You can find other fill strategies in the API docs.

Fill with interpolation

Additionally, you can fill missing data with interpolation by using the function interpolate instead of the function fill_null:

interpolate

fill_interpolation_df = df.with_columns(
    pl.col("col2").interpolate(),
)
print(fill_interpolation_df)

interpolate

let fill_interpolation_df = df
    .clone()
    .lazy()
    .with_column(col("col2").interpolate(InterpolationMethod::Linear))
    .collect()?;

println!("{}", fill_interpolation_df);

shape: (5, 2)
┌──────┬──────┐
│ col1 ┆ col2 │
│ ---  ┆ ---  │
│ f64  ┆ f64  │
╞══════╪══════╡
│ 0.5  ┆ 1.0  │
│ 1.0  ┆ 2.0  │
│ 1.5  ┆ 3.0  │
│ 2.0  ┆ 4.0  │
│ 2.5  ┆ 5.0  │
└──────┴──────┘

Not a Number, or NaN values

Missing data in a series is represented by the value null, regardless of the data type of the series. However, in columns that have a floating point data type, the value NaN can be used. These values can be created directly:

DataFrame

import numpy as np

nan_df = pl.DataFrame(
    {
        "value": [1.0, np.nan, float("nan"), 3.0],
    },
)
print(nan_df)

DataFrame

let nan_df = df!(
    "value" => [1.0, f64::NAN, f64::NAN, 3.0],
)?;
println!("{}", nan_df);

shape: (4, 1)
┌───────┐
│ value │
│ ---   │
│ f64   │
╞═══════╡
│ 1.0   │
│ NaN   │
│ NaN   │
│ 3.0   │
└───────┘

The special value NaN might also arise as the result of a computation:

df = pl.DataFrame(
    {
        "dividend": [1, 0, -1],
        "divisor": [1, 0, -1],
    }
)

Requirement.
Answer these from the text on missing data:
(a) Which function is used instead of fill_null to fill missing data with interpolation?
(b) By what value is missing data in a series represented, regardless of the series' data type?
(c) In columns of which data type can the value NaN be used?

Raw data.
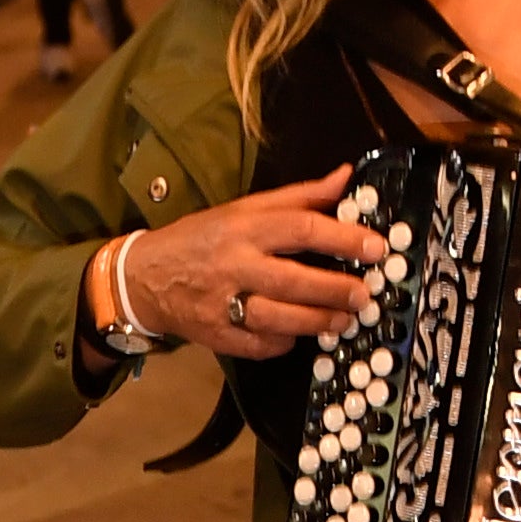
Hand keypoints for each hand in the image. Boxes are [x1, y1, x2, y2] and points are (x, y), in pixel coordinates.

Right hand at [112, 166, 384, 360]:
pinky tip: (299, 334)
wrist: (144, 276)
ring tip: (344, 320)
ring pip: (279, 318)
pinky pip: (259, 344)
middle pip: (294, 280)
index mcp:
==
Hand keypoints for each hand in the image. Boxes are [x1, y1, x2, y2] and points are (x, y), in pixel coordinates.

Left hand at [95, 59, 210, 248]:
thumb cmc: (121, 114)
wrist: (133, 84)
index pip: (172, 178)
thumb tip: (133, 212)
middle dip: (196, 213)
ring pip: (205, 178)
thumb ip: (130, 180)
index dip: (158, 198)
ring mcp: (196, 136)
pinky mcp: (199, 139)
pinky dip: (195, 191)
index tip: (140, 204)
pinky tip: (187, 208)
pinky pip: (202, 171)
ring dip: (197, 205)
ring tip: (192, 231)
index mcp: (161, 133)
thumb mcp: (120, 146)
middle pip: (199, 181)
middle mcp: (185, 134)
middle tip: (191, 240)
--
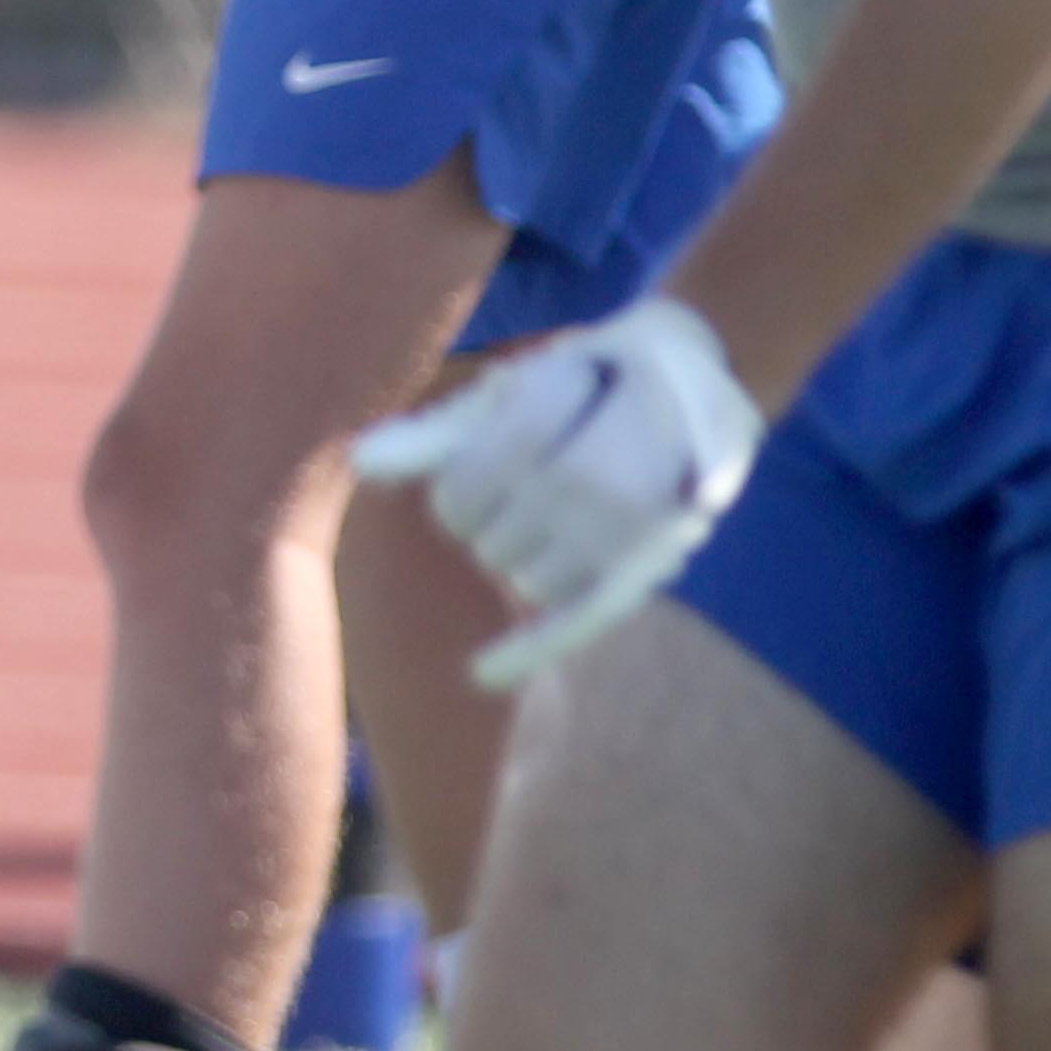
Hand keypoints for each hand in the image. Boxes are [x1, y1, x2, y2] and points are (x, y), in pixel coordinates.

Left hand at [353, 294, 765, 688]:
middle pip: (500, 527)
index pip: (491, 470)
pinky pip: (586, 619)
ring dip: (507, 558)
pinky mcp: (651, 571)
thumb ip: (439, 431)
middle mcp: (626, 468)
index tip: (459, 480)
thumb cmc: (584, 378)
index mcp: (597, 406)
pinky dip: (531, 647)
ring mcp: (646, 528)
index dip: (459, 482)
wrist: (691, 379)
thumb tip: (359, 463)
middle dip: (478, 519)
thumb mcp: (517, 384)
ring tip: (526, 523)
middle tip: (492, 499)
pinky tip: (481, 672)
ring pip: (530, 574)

Worked solution.
(a) interpolate
(b) null
(c) Columns with a floating point data type